Данияр с равнодушным видом размазал по пальцам чужую кровь и вышел, не взглянув ни на кошку, ни на Виталика и своих друзей.
На следующем перерыве он уже был как ни в чем не бывало весел, шутил и смеялся.
Тем же вечером мы с ним, Саней, Егором и Алёной собирались погулять по парку в Кузьминках — как раз выпал первый снег, и за день намело довольно много. Но он не пришёл. Мы каждый со своего телефона пытались ему дозвониться, писали в ВК и в Телеграме, но он так никому и не ответил. Сказал на следующий день, что просто уснул и ничего не слышал.
Его отец работал в полиции, мать — журналисткой в каком-то крупном интернет-издании. Он и сам собирался поступать на журфак. Я много раз задавался вопросом, как с ним могла произойти такая хрень — умный ведь парень, в хороших отношениях с родителями, есть друзья, перспективы в жизни. Не какой-нибудь унылый торчок, не видящий в жизни других удовольствий, кроме синтетического кайфа, и не мажор, поехавший головой от вседозволенности. Обычный парень со своими принципами, здоровыми взглядами на жизнь и обострённым чувством справедливости.

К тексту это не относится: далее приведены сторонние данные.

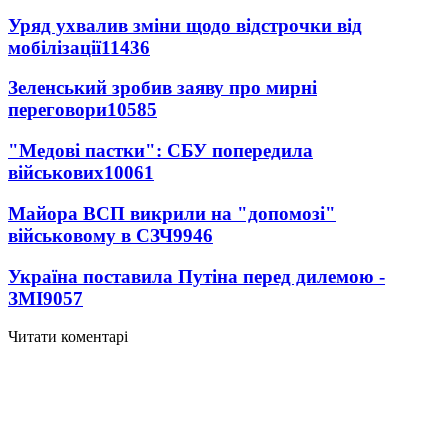
Уряд ухвалив зміни щодо відстрочки від
мобілізації
11436
Зеленський зробив заяву про мирні
переговори
10585
"Медові пастки": СБУ попередила
військових
10061
Майора ВСП викрили на "допомозі"
військовому в СЗЧ
9946
Україна поставила Путіна перед дилемою -
ЗМІ
9057
Читати коментарі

Видимо, от такого дерьма не застрахован абсолютно никто.
Только почему никто сразу не заметил?
***
Происходящее дальше напоминало какой-то кошмарный сон. Он нанюхался этой дряни, а я просто ничего не мог сделать — максимум из того, что у меня вышло, — это сдуть немного порошка на пол.
— Какого хрена, Рома? Какого хрена? — он лежал на своей кровати, то и дело вздрагивая и начиная часто дышать. Перевернулся на бок и еле слышно засмеялся. Потом вскочил и посмотрел прямо на меня.
— Хотел, чтобы мне стыдно было? Чтобы я жалел, что не ответил тебе? Так мне, блять, стыдно! Я жалею!
Дани, Дани, о чём ты говоришь! Перестань! Я попытался схватить его за плечи, а он лишь снова засмеялся.
— Я знаю, ты меня слышишь. Ты конченый придурок! Нужно было сдать тебя в психушку сразу после того, как мы встретились в метро, — выкрикнул он, схватив подушку и с силой швырнув сквозь меня в стену.
Рахманов поднялся и вышел на лоджию. Попытался закурить, но руки тряслись, он всё никак не мог щёлкнуть зажигалкой.
— Да ну тебя на хер! — зажигалка полетела с десятого этажа.
Он резко запрыгнул на подоконник прямо перед открытым окном.
— Я знаю, что делать. Я выйду в окно, сдохну, найду твою хренову душу и верну обратно. А потом вернусь сам, — отрывисто, словно задыхаясь, заговорил он.
Я в отчаянии метался по лоджии, не представляя, что делать. Завис между ним и открытым окном и со всей решимостью, страхом за него и желанием спасти толкнул его в грудь. Он соскользнул с подоконника и завалился назад.